To use it simply use select:

select levenshtein_ratio(upper(a),upper(keyword));

That was just a half of the story. I needed the split function, that would split the title. There is none in mysql.Luckily i found this thread to help me out. Only modification I made was not to return record set, because functions cannot return record sets.

-- --------------------------------------------------------------------------------
-- Routine DDL
-- --------------------------------------------------------------------------------
DELIMITER $$

CREATE DEFINER=`cms`@`localhost` PROCEDURE `split`(input text, delim VARCHAR(10))
begin

    declare foundPos tinyint unsigned;
    declare tmpTxt text;
    declare delimLen tinyint unsigned;
    declare element text;

    drop temporary table if exists tmpValues;
    create temporary table tmpValues
    (
        `values` varchar(256) not null default ''
    ) engine = memory;

    set delimLen = length(delim);
    set tmpTxt = input;

    set foundPos = instr(tmpTxt,delim);
    while foundPos <> 0 do
        set element = substring(tmpTxt, 1, foundPos-1);
        set tmpTxt = replace(tmpTxt, concat(element,delim), '');
        insert into tmpValues (`values`) values ( element);
        set foundPos = instr(tmpTxt,delim);
    end while;

    if tmpTxt <> '' then
        insert into tmpValues (`values`) values (tmpTxt);
    end if;

    -- select * from tmpValues;
END

Now I had all the tools I needed so I could write my own function to do the keyword search.

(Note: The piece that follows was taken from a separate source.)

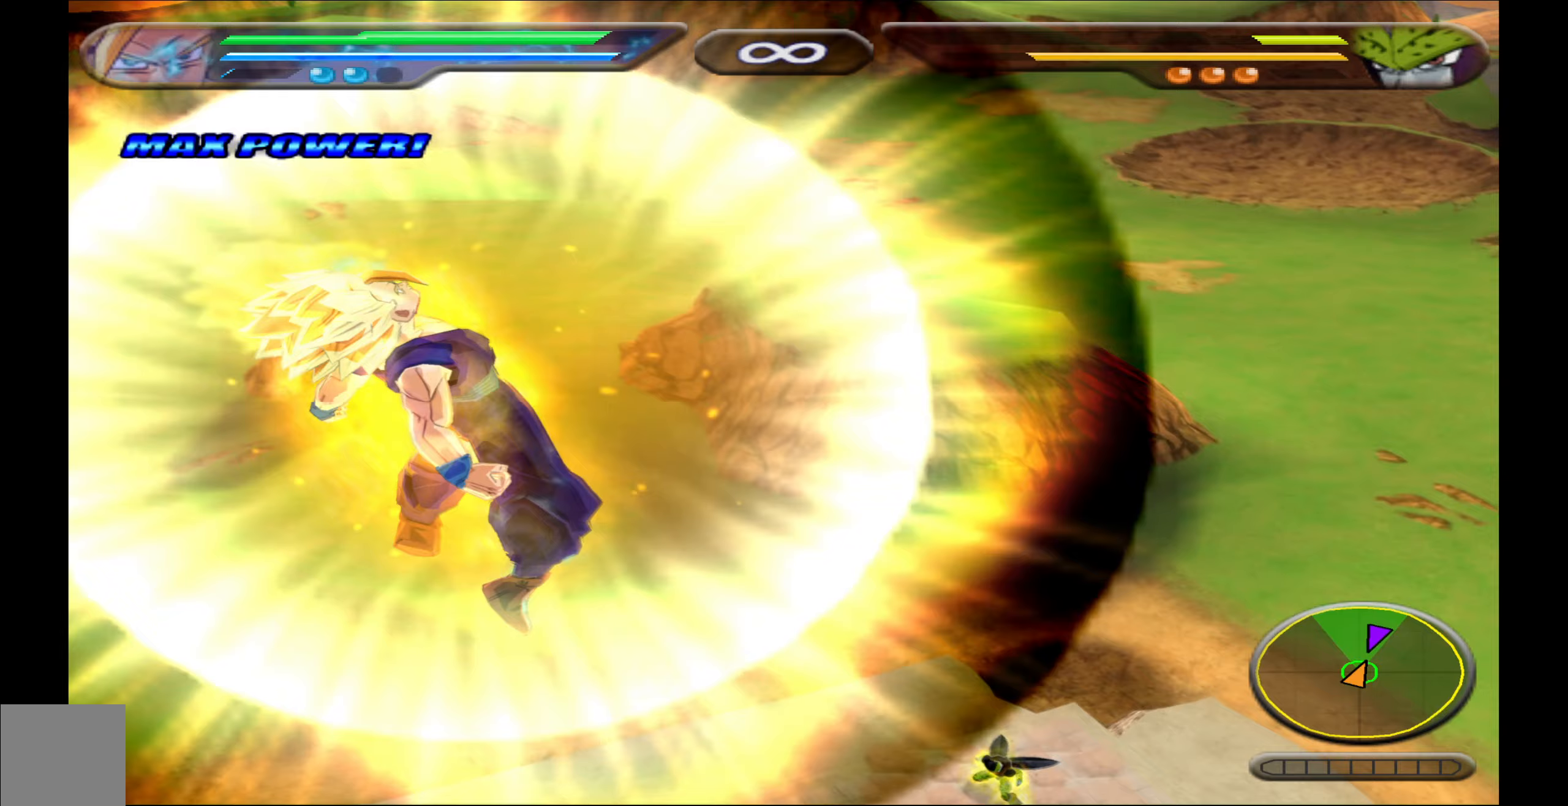
{"buttons": ["A", "DPAD_DOWN"], "events": [[17, "L2", "up"], [117, "DPAD_DOWN", "down"], [383, "A", "down"]]}
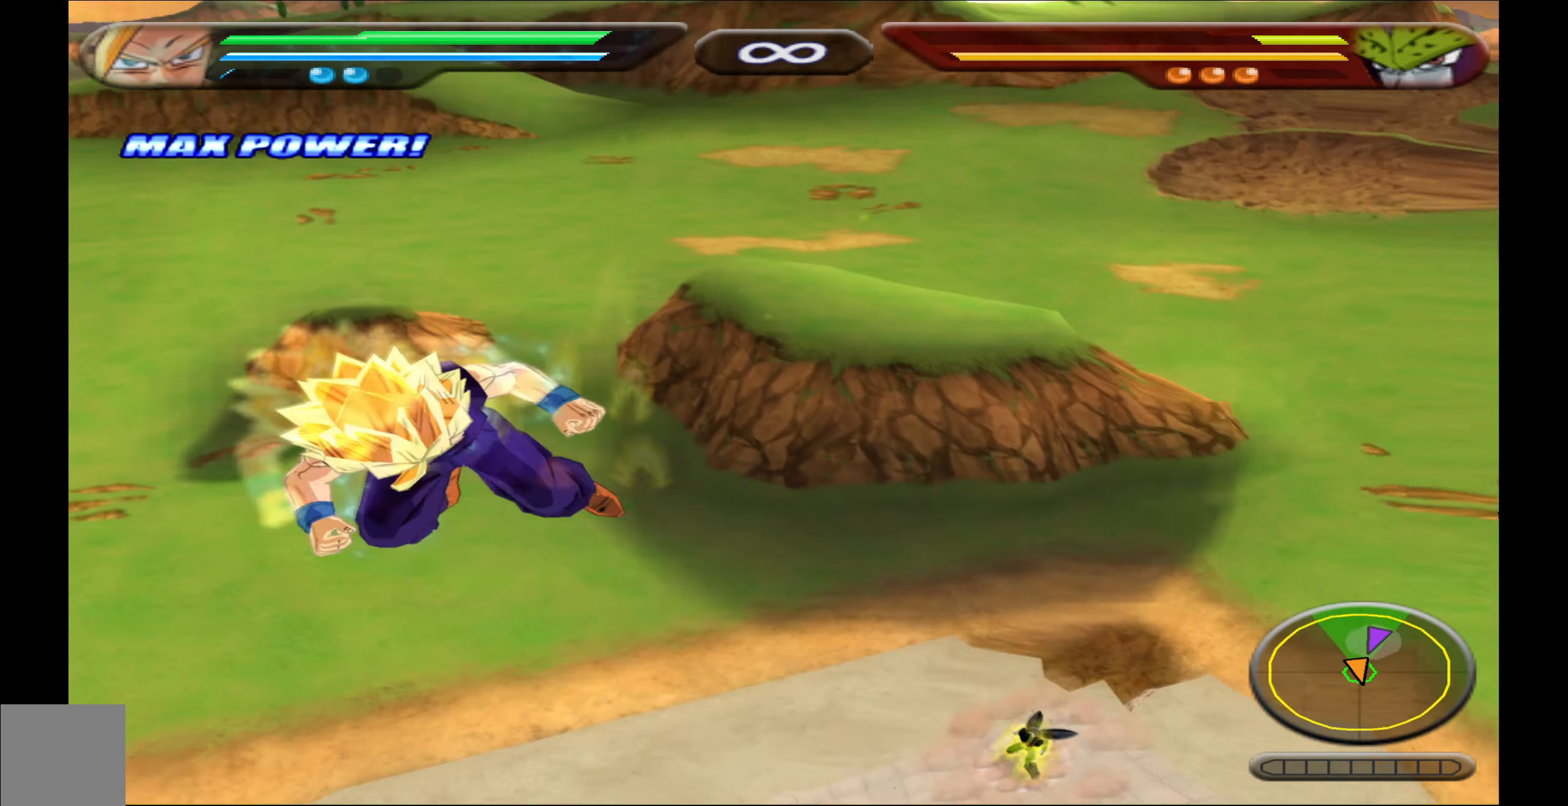
{"buttons": ["A", "DPAD_DOWN"], "events": []}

-- --------------------------------------------------------------------------------
-- Routine DDL
-- --------------------------------------------------------------------------------
DELIMITER $$

CREATE FUNCTION compare_title(title VARCHAR(255), keyword VARCHAR(255) )
  RETURNS INT
  DETERMINISTIC
BEGIN

    DECLARE done INT DEFAULT 0;
    DECLARE match_found INT DEFAULT 0;
    DECLARE a VARCHAR(255);
    DECLARE ratio INT DEFAULT 0;
    DECLARE cur1 CURSOR FOR SELECT `cms`.`values` FROM tmpValues;
    DECLARE CONTINUE HANDLER FOR NOT FOUND SET done = 1;

    OPEN cur1;

    call split(title, ' ');

    read_loop: LOOP
        FETCH cur1 INTO a;
        IF done THEN
            LEAVE read_loop;
        END IF;
  select levenshtein_ratio(upper(a),upper(keyword)) into ratio;
        IF ratio > 80 THEN
  SET done = 1;
  SET match_found = 1;
        END IF;
       
    END LOOP read_loop;

    CLOSE cur1;
    return match_found;

END

What function does is: open a cursor on a temporary table created by split procedure, loops through it and compare the words with the keyword. If levensthein ratio is above 79% match than returns 1 else continues until the end of table and return 0.

To use it you should use something like:

select id from table where compare_title(upper(title),'mysql') = 1;

Although it works this method can be used only on very limited set of data. It take approx. 3 minutes to compare 150 titles on my quad core pc.